By: Staff Writer
September 12, 2024
It’s been three months since Kenyan troops arrived in Haiti and very little can be said about their impact on the ground in quelling the violence and assisting the appointed cabinet to stabilize the country for holding general elections.
The Haitian authorities have expanded a state of emergency to the whole country as the government battles violent gangs that have taken control of large parts of the capital – and are attempting to move into other regions.
The move comes as the US Secretary of State Antony Blinken visited the Caribbean nation, where he met Prime Minister Garry Conille to discuss “forthcoming steps in Haiti’s democratic transition”.

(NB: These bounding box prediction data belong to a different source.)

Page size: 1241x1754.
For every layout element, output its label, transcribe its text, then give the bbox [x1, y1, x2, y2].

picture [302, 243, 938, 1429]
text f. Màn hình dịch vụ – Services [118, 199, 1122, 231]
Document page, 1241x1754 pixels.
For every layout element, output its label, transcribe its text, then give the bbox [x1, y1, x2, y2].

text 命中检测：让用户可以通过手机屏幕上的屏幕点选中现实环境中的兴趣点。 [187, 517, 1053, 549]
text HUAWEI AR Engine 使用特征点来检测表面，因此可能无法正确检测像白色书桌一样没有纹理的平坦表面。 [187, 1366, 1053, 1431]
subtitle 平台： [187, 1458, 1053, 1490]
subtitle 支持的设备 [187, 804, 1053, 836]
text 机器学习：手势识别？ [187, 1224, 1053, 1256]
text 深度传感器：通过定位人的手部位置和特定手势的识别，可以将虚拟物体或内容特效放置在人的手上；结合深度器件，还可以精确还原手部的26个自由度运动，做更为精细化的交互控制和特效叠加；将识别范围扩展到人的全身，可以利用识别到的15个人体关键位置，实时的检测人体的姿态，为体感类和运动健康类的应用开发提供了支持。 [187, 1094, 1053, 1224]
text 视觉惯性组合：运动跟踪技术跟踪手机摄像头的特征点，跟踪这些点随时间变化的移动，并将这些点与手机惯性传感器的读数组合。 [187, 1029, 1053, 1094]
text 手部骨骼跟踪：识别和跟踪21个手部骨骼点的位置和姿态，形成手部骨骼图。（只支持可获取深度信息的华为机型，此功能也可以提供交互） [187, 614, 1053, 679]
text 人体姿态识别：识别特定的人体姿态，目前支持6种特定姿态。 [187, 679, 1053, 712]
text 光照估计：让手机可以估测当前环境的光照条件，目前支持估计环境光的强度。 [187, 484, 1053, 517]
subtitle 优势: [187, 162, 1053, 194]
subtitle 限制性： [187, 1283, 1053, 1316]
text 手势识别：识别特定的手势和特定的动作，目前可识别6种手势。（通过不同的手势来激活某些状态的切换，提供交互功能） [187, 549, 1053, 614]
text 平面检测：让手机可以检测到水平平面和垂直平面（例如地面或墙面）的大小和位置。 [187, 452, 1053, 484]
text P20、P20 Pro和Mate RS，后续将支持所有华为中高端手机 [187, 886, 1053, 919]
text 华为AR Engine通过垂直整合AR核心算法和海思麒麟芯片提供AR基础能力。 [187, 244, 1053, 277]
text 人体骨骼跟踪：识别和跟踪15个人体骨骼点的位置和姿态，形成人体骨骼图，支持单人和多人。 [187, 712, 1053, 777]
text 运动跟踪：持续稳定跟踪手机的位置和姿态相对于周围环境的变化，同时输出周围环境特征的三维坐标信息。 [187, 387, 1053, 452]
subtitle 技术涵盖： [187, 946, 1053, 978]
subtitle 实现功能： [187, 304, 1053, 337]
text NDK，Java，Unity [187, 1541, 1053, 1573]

Despite this, Kenyan troops are facing challenges. Pay issues and shortages of equipment and manpower have sapped morale among Kenyan police officers deployed to Haiti and hampered their ability to confront heavily armed gangs, four officers told Reuters.
After three years of rampant killing, rape and extortion by gangs that control most of the capital Port-au-Prince, Haiti’s transitional government and its international allies are counting on the Kenyan-led mission to restore enough security to hold elections by February 2026.
The U.S. is also mulling a U.N. peacekeeping operation in Haiti as one way to secure funding and staffing for a Kenya-led mission deployed to quell gang violence in the Caribbean country, a top U.S. diplomat said earlier this month.
Some 400 Kenyan police are currently in Haiti, but the mission also calls for the deployment of police and soldiers from the Bahamas, Bangladesh, Barbados, Benin, Chad and Jamaica for a total of 2,500 personnel. They would be deployed in phases that would cost roughly $600 million a year. Currently, the U.N. has $85 million in pledges for the mission, out of which $68 million has been received.
The inability to secure funding immediately is allowing the criminal gangs to regain portions of the country that they were beat back from by the surge of the Kenyan troops.
These challenges are exacerbated by the failure to fully fund and operationalize the Multinational Security Support, which has allowed the gangs to entrench themselves and further destabilize the capital. The funding shortfall for the UN trust fund, which relies on voluntary contributions from member states rather than the mandatory assessments used for traditional peacekeeping missions, has significantly delayed the deployment of Kenyan police to Haiti and has hindered their operational effectiveness due to insufficient equipment and delayed pay, impacting morale.